Urban Wireless Solutions can provide the following services:

  • Develop creative broadband solutions for areas of need, fostering coalitions among relevant
    stakeholders, aiding in finding economic resources and developing plans of implementation.
  • Advise jurisdictions on trends in the wireless industry and how newly adopted rules and
    regulations impact the jurisdiction so that they stay in compliance with their mandates.
  • Work with local governmental entities to develop and implement long range plans for wireless in
    the community.
  • Take and keep an inventory of a jurisdiction’s vertical assets and public spaces that may be
    considered for the deployment of wireless infrastructure.
  • Act as a liaison between the governmental entity and the wireless entity.
  • Assist in the negotiation of wireless agreements, such as leases and agreements for use of rights
    of way and or public spaces.
  • Provide engineering advice as it pertains to wireless infrastructure.
  • Other services that can benefit the local government as it relates to the wireless industry.

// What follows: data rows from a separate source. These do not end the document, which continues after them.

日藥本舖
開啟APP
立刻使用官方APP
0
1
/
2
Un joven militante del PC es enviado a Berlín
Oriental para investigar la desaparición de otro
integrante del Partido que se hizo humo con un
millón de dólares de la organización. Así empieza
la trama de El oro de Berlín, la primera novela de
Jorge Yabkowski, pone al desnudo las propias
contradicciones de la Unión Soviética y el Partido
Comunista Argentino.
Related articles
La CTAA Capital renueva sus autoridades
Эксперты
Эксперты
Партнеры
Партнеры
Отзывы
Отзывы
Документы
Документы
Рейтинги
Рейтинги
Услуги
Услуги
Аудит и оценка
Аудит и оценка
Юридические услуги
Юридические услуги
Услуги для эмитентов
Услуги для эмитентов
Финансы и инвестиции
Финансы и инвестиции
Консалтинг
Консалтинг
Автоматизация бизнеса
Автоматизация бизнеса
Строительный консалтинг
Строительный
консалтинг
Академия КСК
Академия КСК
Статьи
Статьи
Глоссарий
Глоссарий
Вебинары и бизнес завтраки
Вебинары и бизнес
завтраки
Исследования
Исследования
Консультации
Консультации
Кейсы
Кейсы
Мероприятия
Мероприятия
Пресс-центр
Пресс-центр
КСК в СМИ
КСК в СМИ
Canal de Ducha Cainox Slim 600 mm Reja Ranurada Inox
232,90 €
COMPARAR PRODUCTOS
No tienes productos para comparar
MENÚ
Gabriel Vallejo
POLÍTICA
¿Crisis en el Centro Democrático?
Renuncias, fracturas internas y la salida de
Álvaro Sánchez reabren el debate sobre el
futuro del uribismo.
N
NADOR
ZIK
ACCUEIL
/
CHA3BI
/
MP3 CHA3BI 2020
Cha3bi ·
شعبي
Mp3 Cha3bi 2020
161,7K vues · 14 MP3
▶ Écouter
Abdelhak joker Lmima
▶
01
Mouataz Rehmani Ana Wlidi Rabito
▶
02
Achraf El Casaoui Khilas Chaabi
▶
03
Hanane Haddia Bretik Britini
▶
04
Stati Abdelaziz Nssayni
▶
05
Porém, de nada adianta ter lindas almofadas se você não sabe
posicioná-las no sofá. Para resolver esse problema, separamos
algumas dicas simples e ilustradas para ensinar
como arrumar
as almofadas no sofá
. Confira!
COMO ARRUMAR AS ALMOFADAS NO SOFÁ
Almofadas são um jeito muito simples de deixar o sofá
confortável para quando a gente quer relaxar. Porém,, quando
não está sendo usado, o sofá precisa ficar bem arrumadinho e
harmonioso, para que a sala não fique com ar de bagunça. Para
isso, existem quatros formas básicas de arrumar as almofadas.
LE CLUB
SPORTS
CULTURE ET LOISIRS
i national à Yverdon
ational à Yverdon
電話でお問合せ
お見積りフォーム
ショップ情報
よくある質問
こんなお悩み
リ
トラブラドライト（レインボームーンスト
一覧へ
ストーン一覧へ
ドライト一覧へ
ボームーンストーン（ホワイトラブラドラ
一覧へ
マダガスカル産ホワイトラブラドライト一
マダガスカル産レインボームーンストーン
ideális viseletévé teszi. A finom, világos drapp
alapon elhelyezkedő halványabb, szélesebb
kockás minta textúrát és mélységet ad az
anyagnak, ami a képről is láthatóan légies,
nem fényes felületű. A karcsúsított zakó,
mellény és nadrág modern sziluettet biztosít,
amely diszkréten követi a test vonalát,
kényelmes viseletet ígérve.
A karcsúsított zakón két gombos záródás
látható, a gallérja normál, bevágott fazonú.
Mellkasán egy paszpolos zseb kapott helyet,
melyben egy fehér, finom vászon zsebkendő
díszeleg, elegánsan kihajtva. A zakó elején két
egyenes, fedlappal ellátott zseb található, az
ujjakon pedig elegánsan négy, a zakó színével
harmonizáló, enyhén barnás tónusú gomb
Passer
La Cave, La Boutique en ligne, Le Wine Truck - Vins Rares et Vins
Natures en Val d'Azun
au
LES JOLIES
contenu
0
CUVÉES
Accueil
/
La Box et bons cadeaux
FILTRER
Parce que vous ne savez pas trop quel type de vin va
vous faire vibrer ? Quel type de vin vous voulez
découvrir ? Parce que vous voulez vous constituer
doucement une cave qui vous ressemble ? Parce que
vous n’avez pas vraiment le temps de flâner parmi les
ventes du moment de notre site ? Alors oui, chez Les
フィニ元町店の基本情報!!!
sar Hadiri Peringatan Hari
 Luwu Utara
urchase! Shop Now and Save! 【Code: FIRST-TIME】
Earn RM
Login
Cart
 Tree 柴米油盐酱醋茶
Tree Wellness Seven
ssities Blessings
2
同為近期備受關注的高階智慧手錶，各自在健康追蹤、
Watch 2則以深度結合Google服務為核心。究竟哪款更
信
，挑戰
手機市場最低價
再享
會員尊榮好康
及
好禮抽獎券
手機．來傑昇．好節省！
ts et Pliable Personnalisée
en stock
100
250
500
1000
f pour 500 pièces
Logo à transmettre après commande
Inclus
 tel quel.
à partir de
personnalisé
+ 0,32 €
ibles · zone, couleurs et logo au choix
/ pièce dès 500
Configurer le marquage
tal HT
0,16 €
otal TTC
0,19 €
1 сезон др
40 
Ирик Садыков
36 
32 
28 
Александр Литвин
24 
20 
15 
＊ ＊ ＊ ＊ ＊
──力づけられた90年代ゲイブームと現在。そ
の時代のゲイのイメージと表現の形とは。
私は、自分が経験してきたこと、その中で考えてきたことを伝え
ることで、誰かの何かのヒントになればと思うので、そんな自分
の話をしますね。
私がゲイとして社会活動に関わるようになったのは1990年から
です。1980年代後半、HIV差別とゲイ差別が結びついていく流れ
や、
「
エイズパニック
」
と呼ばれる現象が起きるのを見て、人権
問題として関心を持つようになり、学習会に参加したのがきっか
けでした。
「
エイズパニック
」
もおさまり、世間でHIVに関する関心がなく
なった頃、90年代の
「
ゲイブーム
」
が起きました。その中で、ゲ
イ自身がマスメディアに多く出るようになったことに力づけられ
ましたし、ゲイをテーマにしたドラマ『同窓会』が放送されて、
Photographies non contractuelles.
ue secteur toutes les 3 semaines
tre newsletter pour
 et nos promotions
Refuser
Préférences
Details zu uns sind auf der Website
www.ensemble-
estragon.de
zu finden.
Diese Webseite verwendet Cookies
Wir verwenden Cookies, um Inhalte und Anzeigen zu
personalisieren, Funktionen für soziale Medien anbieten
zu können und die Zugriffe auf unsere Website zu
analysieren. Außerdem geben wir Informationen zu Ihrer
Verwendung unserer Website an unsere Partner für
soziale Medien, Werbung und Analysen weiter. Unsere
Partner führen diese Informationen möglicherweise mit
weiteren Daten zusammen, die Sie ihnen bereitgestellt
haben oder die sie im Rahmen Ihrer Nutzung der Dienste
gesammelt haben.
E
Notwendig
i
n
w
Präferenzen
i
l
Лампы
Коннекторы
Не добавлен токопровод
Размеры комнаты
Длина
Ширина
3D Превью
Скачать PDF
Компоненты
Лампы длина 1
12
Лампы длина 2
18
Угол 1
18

UWS is a one-stop consulting service for governmental entities and their interactions with the wireless
industry. Let us take the burden off you and your staff to navigate through these muddy waters and the
future of wireless.

Who is Urban Wireless

To foster a cooperative, not adversarial, relationship between local government and the wireless
industry. To connect cities to the future for the future.

Wireless technology is obviously here to stay. It becomes a larger part of our lives every day. At UWS, we believe that the industry and communities need each other to take advantage of synergies that exist between the two entities. UWS wants to bring those to the forefront and make wireless work for everybody.

UWS will bring its wealth of experience and knowledge, along with its work ethic, to the client for achieving a wireless solution that best serves the community and its constituents. UWS will make every effort possible to arrive at this solution cooperatively with the wireless industry. However, UWS will represent its clients vigorously and will make every attempt to reach mutually beneficial results without sacrificing the best interest of the community.